**WORK REQUIRED:** Carry on the article about the ICU mobility protocol from the point where it stops.

[Opening EXERCISE PASSAGE section]

A mobility protocol that gets intensive care unit (ICU) patients out of bed and walking as early as possible, even while they are hooked up to a portable ventilator, can save the hospital some serious money, according to a study presented here at the Society of Critical Care Medicine 40th Critical Care Congress.

Incorporation of a mobility protocol into the ventilator bundle resulted in a total annualized savings of $2,887,008 for St. Cloud Hospital, a community hospital in St. Cloud, Minnesota. The substantial cost savings also came with a reduction in length of hospital stay and a decrease in hospital mortality, said John Olsen, MD, codirector of the hospital’s ICU.

“I had a desire to get patients who are on ventilator support up and walking in the hallway. The data we saw from other studies showed that it was safe and beneficial, but there was little data to show what the financial outcomes were of enhancing mobility for these patients,” Dr. Olsen explained to Medscape Medical News in an interview at his poster.

The protocol involved assessment by a physical therapist of all ventilated patients after 24 hours of ventilatory support and aggressive and progressive physical therapy. Patients who were on ventilator support less than 24 hours, as well as all cardiac surgical patients, were not included in the mobility protocol.

“All patients got a certain amount of therapy — range of motion, turning in the bed, sitting on the bed, things like that. If they were unstable, they didn’t progress from that point, but when they became more stable, although they were still on the ventilator, they would go from basic simple activity to more progressive activity. They went from standing by the side of the bed to walking down the hallway, which was the ultimate goal,” Dr. Olsen said.

Data on hospital and ICU direct costs, length of stay, ventilator hours, and hospital mortality were collected for the last 6 months of fiscal year 2009, which represents the benchmark period before the mobility protocol was started, and again for the last 9 months of fiscal year 2010, which was the study period.

There were 145 patients in the benchmark period and 366 patients in the study period. Physical therapy assessment was performed on 17.9% of the benchmark patients and 44.6% of the study patients.

In the benchmark period, the mean hospital costs were $56,187. After implementation of the mobility protocol, these dropped to $50,271.

The mean ICU cost fell from $38,062 to $33,560. Hospital length of stay fell from 16.1 to 14.5 days, and length of stay in the ICU fell from 8.7 to 7.0 days. Ventilation hours fell by 0.8%.

[Closing EXERCISE PASSAGE section]
[Opening ENTRIES PROVIDED section]

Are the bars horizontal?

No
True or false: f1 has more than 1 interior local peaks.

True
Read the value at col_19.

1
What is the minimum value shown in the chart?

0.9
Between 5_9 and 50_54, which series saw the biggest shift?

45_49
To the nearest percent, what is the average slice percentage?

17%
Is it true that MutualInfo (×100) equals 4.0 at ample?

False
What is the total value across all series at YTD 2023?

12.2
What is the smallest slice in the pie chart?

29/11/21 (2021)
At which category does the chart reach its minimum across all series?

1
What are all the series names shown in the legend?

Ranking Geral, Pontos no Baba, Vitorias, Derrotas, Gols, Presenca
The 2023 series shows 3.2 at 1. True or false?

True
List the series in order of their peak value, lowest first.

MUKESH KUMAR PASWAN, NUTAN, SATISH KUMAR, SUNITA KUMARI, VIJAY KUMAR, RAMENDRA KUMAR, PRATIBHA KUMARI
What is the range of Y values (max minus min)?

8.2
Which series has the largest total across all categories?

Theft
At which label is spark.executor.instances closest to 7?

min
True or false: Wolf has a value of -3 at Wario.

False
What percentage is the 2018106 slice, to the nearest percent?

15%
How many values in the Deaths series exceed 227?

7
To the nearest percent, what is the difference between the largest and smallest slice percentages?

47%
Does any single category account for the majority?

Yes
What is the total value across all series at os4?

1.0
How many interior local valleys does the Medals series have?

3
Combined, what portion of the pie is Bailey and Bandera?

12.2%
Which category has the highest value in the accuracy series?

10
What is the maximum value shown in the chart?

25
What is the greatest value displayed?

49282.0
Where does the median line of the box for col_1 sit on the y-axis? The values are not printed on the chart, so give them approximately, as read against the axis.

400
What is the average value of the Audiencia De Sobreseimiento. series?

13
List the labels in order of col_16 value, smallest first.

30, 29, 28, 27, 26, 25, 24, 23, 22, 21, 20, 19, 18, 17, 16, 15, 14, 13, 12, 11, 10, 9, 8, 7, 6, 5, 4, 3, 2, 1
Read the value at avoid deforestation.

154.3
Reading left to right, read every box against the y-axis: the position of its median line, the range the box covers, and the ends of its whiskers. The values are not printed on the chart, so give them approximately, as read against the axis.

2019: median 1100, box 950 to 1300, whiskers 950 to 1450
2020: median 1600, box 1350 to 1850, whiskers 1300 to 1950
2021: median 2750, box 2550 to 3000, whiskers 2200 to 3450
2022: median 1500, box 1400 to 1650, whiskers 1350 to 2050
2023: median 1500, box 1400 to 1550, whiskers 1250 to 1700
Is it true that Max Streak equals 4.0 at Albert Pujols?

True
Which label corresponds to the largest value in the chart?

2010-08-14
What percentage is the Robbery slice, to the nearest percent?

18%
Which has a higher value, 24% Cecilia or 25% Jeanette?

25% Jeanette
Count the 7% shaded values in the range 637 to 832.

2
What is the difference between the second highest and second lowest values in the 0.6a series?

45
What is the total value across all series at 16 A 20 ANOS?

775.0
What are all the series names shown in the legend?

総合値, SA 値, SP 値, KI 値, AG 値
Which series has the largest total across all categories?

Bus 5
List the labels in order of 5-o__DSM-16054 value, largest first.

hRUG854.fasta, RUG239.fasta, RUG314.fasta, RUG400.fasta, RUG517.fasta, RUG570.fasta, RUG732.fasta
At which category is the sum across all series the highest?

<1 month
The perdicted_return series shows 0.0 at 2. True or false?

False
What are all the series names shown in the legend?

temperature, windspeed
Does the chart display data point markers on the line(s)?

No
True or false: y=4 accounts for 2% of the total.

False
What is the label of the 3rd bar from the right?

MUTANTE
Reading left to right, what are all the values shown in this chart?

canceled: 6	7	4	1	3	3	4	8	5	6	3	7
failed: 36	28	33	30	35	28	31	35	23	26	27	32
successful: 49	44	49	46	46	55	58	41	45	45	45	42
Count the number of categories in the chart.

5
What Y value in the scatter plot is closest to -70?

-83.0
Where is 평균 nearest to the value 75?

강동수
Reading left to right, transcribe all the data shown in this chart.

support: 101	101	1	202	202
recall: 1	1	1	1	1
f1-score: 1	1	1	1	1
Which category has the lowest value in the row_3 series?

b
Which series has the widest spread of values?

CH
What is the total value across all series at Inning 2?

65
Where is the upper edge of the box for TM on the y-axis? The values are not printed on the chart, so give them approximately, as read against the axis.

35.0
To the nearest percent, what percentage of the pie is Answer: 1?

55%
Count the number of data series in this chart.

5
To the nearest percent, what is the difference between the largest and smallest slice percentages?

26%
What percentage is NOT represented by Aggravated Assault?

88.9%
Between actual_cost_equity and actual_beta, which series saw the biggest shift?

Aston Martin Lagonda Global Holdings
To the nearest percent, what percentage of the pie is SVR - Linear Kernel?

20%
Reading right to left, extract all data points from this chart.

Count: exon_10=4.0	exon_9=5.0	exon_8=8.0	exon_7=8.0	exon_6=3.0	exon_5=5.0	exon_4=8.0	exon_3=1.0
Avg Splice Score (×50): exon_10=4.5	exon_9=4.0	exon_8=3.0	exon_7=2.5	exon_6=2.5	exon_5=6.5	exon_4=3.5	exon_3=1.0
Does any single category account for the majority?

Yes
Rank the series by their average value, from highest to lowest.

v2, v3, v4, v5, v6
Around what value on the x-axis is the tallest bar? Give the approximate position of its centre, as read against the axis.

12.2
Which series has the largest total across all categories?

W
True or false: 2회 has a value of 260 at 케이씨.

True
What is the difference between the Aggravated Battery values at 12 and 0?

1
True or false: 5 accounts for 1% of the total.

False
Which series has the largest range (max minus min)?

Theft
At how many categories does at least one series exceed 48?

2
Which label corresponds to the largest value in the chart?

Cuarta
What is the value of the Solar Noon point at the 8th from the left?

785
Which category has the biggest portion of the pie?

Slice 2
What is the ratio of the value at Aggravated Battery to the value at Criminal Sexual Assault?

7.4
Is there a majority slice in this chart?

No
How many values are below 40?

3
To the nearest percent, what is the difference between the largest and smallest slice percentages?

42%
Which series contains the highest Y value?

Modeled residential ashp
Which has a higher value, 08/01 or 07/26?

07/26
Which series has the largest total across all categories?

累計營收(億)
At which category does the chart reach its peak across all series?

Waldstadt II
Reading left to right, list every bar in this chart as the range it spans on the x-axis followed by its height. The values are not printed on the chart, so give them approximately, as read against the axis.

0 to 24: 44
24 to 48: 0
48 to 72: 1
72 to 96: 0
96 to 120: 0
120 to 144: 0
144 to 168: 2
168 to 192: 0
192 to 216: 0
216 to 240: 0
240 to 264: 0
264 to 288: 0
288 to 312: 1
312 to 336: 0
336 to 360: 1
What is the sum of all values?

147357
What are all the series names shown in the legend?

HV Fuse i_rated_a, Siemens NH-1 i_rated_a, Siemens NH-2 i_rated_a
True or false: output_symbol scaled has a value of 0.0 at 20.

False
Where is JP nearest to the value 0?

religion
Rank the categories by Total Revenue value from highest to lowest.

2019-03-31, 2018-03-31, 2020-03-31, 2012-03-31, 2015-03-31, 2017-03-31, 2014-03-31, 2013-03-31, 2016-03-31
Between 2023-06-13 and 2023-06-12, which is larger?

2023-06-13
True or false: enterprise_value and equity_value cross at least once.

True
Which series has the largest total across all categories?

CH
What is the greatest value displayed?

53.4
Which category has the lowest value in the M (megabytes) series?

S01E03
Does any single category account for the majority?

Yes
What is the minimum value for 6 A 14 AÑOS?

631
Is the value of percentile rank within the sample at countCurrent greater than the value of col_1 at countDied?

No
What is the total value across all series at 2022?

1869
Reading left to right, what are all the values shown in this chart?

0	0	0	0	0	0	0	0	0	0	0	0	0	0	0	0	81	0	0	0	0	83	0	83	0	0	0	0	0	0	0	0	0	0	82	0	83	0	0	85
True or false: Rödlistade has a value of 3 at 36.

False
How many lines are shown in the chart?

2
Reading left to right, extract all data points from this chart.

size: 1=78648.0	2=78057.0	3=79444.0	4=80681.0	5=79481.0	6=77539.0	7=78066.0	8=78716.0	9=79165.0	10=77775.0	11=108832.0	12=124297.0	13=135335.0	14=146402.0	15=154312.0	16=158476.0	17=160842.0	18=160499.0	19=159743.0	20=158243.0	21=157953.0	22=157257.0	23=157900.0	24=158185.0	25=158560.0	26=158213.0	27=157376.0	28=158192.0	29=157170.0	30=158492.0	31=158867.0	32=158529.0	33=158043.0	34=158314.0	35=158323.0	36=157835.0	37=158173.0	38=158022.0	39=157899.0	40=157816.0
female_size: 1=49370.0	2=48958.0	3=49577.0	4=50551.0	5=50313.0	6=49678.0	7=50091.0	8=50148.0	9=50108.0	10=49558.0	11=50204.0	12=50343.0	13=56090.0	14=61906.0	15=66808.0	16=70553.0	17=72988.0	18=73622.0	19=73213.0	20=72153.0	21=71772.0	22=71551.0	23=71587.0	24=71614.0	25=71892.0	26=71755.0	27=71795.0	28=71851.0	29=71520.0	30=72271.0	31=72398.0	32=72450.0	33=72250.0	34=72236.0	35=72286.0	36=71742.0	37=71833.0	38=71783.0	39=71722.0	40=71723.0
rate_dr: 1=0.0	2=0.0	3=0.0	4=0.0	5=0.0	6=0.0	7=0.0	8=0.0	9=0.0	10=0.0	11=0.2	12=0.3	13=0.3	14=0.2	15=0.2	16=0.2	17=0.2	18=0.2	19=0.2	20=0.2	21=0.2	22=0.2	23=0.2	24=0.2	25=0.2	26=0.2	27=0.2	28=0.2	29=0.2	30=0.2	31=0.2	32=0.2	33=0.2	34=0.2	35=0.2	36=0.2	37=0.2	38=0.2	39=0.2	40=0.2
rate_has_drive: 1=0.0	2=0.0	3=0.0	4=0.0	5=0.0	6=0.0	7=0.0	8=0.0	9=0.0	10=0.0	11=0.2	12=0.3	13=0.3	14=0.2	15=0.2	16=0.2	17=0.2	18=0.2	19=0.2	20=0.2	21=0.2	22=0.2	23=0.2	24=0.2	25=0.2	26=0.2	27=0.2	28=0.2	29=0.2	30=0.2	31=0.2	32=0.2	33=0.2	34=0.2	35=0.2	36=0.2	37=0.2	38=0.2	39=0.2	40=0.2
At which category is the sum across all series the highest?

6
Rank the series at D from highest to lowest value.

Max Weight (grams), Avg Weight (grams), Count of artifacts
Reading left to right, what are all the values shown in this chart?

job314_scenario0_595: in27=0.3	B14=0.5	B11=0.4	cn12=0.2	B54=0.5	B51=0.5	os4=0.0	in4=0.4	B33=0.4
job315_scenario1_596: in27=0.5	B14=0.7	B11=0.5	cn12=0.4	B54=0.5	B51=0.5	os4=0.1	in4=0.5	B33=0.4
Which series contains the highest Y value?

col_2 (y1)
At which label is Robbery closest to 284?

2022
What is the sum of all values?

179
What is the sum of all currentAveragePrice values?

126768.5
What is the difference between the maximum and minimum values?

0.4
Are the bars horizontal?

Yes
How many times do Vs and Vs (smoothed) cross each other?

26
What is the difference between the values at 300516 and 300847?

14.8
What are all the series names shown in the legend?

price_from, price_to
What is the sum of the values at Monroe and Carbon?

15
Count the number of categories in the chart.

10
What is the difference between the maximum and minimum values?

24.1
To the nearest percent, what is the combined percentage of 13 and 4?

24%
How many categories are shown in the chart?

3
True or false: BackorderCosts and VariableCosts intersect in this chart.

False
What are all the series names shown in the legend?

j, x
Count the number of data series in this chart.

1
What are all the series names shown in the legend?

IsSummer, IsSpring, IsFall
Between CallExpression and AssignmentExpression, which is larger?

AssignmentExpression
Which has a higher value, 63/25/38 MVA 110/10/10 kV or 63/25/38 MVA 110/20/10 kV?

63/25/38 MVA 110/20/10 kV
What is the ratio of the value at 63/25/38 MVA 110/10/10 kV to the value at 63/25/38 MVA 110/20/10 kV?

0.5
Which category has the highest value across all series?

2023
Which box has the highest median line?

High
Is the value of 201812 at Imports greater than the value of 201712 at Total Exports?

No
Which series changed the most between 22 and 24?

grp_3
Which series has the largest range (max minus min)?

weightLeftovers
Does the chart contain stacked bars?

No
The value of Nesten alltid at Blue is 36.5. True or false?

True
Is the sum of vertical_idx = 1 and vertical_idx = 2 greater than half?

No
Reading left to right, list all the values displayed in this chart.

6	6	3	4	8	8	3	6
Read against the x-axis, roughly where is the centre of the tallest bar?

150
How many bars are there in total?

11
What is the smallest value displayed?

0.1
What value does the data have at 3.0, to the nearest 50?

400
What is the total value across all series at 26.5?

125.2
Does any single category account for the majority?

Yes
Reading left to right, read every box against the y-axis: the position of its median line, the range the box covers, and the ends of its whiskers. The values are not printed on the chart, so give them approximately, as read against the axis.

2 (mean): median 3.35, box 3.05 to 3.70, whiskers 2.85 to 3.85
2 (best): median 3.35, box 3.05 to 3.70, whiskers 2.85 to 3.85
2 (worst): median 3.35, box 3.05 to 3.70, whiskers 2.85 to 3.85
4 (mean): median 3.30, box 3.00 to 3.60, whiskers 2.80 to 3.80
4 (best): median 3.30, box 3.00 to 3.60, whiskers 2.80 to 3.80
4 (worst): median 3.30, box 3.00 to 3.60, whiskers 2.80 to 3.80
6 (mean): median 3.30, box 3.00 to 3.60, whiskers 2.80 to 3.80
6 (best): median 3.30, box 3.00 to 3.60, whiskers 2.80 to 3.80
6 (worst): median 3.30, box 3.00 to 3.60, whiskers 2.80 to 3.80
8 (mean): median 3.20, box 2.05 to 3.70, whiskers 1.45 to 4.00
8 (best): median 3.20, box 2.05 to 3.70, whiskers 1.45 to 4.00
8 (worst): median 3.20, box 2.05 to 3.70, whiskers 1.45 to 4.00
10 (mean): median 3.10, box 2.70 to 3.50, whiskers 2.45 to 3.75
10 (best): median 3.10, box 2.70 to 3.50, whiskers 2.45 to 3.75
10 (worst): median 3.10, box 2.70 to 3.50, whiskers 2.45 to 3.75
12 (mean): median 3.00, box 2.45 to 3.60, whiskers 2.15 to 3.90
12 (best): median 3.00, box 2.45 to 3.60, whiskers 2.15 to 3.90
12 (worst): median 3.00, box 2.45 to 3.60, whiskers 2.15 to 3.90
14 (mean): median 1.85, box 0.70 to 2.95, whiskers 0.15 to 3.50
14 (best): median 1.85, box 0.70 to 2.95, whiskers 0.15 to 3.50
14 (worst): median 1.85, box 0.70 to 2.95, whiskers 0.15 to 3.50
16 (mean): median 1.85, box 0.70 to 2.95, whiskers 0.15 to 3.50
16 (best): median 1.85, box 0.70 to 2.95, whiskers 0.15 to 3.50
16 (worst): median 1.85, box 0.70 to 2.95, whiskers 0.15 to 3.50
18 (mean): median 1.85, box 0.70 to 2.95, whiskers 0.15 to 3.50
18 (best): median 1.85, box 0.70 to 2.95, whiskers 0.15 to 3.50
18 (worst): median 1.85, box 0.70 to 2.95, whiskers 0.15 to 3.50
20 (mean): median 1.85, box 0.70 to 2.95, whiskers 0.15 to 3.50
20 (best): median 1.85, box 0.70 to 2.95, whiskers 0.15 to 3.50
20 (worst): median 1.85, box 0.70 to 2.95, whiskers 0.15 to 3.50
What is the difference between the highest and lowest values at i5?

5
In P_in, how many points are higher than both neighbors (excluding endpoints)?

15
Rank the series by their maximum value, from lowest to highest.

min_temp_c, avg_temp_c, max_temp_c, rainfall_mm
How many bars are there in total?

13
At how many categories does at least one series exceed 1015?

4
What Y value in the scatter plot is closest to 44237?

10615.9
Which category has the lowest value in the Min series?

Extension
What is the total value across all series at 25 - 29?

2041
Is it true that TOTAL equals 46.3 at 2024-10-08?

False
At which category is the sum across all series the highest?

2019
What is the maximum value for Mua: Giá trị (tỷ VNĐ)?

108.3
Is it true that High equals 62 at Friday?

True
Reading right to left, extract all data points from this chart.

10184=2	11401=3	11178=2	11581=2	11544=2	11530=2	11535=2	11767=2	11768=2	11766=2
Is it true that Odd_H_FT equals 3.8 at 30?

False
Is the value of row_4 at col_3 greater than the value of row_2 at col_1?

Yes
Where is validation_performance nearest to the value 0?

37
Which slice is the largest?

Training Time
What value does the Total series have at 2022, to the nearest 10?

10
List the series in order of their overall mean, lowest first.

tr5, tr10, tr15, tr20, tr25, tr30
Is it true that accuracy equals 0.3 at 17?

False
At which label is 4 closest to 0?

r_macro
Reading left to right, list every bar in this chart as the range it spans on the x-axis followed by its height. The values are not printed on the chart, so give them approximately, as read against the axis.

[Closing ENTRIES PROVIDED section]

**TASK RESPONSE:**
Hospital mortality fell from 32.4% to 23.8%. “I certainly can’t explain that change, but it was what we observed,” Dr. Olsen said. “It could be a random event, but a recent study suggested that using a mobility [protocol] reduced sedation requirements, and this could translate into improved mortality. We also saw a shorter length of stay in the ICU; being there isn’t necessarily healthy, so getting out early could potentially be a benefit from the mortality standpoint.”

A mobility protocol should be a component of ventilator support, he stated.

“Just as giving [deep vein thrombosis] prophylaxis, sedation vacations, and raising the patient’s head are all part of being on a ventilator, I think that mobility should also be part of being on a ventilator. It’s easily accomplished, it’s safe, it doesn’t take a lot of resources — just willing nurses and a physiotherapist, really — and it could potentially save a lot of money for your hospital. In 9 months, we saved over $2 million.”

“This is nicely done,” said Christopher Farmer, MD, from the Mayo Clinic in Rochester Minnesota, and comoderator of the poster session. “This is the kind of work that hospital administrators need to be aware of so that they can see that there is a measurable benefit from instituting these kinds of things.”

Comoderator Philip Barie, MD, from Weill Cornell Medical College in New York City, agreed that the study was interesting and important, but added a caveat.

“You always have to be circumspect about studies that purport to curtail costs, because cost is a very difficult thing to quantify in a hospital setting,” he cautioned.

Dr. Olsen, Dr. Farmer, and Dr. Barie have disclosed no relevant financial relationships.

Society of Critical Care Medicine (SCCM) 40th Critical Care Congress: Abstract 95. Presented January 16, 2011.